There is a requirement that services supplied in the course of a business are supplied with reasonable care and skill (
s. 13 Supply of Goods and Services Act 1982), though showing unreasonable care and skill requires establishing the existence of a duty of care and a breach of that duty of care in the same way as in a negligence claim. Those matters are not something I can summarise in a forum post, not least because it may require some research to find any relevant case law.
Andrue is correct to point out that the redress available for mis-sold financial products relates to the regulated nature of those products. This satellite contract does not have any of those rights attached.
Stevenage_Neil has suggested the statements made about the service might be misrepresentation. I think those statements are more likely to be explicit terms of the contract rather than representations, though it depends on the precise details of the contract formation.
The problem I can see is that the statement about not over subscribing the service does not bind the provider to sticking with that decision in the future. It therefore seems a weak basis to argue for breach of contract.
I'd go to the core terms of the contract - a connection of up to a given speed, which implies a certain quality of service, when the true service is extremely slow. If the service is describes as 'broadband', that bolsters the case that the service contracted for has a minimum acceptable quality of service.
If an implied term about a minimum acceptable quality of service for the majority of time exists, it is likely to be what is known as an innominate term. Breach of an innominate term that deprives the innocent party of substantially the whole benefit of the contract gives the innocent party is entitled to terminate the contract (
Hong Kong Fir Shipping v Kawasaki Kisen Kaisha [1962] 2 QB 26).

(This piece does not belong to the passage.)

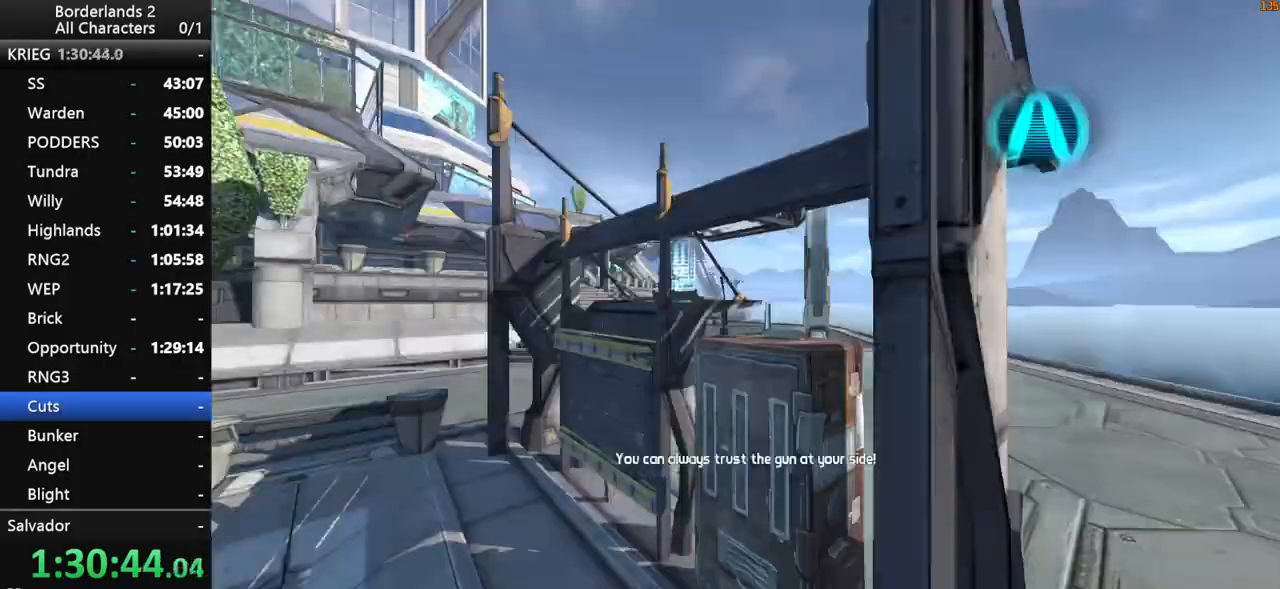
{"keys": [], "mouse": [], "mouse_move": "still", "events": []}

You could bolster this claim by arguing that the argument that the s. 13 Supply of Goods and Services Act 1982 requirement to deliver the service with reasonable care and skill is not being met considering the repeated excuses for an unacceptable and unusable quality of service. In negotiations with a company, it is unlikely to matter that you have not demonstrated the existence of a duty of care and breach of that duty to the standard required in court. The term implied by s. 13 SGSA 1982 is also innominate, with the accompanying right to contract termination if the breach deprives the innocent party of substantially the whole benefit of the contract.
If there are exclusion or limitation clauses in the small print that appear to prevent this sort of claim, they are not necessarily operational. What exclusion clauses the provider can rely on is, again, not a straightforward matter of contract law.
As can be seen, suspected breaches contracts for services are rarely as clear cut as breaches of contract for supply of goods.